Magda’s jaw tightened at the memory. Each echo of Makiling’s style had been a needle under her skin, a reminder of the one figure she could never fully read, never fully chain. That resemblance had made every exchange in the duel feel like she was fighting two opponents at once—the woman before her, and the shadow of the goddess behind her.
From up here, the Bataan coastline was a charcoal sketch. Warship silhouettes idled on the horizon, their navigation glyphs winking like patient predators. Magda inhaled the salt‑cut air and felt the night answer back.
“You learned too much in the Archives, hija,” she murmured to the absent Marian.
> “And still, you never learned to look away.”
Her reflection stared back from the nearest Tanikala link, but it was not quite her face: six variations blinked in unison, each wearing a different ending to the same life. In one, she still sat in the Director’s chair; in another, she stood with Hermano’s saints, sunlight slashing through cathedral glass. In the darkest one, she was already dust, scattered over the Spirit Forge.
She turned the link over and the visions bled away.

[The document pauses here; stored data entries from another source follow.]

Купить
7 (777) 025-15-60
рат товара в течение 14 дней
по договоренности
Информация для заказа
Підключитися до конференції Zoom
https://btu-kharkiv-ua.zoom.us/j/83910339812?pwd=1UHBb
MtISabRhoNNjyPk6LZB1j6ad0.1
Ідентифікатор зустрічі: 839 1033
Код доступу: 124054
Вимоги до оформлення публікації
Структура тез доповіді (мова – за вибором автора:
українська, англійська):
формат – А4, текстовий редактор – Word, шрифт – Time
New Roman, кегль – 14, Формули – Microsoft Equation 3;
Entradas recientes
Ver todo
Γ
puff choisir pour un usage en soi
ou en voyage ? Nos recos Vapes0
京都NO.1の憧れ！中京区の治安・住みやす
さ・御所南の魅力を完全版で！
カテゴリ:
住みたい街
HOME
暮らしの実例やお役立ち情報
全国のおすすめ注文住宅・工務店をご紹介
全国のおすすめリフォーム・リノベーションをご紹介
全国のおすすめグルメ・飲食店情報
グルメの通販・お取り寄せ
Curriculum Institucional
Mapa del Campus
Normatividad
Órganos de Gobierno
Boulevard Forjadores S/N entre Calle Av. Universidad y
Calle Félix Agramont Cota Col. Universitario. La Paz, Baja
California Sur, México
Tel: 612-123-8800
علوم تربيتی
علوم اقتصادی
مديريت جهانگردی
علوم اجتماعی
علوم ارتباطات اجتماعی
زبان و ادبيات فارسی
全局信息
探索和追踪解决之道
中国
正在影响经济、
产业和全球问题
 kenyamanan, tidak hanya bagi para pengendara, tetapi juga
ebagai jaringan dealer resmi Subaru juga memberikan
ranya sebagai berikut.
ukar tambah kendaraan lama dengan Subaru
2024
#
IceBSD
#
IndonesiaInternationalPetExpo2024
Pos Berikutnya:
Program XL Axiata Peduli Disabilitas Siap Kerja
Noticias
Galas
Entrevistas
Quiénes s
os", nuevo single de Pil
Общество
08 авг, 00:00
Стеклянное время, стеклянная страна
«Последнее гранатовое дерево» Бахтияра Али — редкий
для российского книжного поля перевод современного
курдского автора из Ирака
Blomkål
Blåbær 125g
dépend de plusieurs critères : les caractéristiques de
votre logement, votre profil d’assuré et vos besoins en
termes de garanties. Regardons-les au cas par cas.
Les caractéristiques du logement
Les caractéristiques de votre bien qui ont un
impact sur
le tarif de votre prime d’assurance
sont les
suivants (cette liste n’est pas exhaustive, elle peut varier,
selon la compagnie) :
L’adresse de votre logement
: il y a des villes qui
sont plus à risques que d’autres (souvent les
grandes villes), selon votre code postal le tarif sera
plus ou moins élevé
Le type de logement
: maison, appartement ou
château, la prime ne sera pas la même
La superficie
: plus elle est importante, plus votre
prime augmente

On the rooftop ledge lay a Babaylan comm‑rune, silent since her departure. She pressed a chain‑link to its surface. It woke with a tremor, painting the air between her and the sea with faint coordinates.
- Coron.
- Davao.
- The Eyes.
Magda smiled—not the kind that warmed—but the kind that knew the curtain was about to rise on the second act.
She coiled the Tanikala back over her shoulders, each loop draping her in the phantom weight of other people’s truths. Below, the Orphanage lights flickered as the wards shifted, reacting to whatever tide was pushing in from the coast. She felt the pull, the inevitability of the moment to come.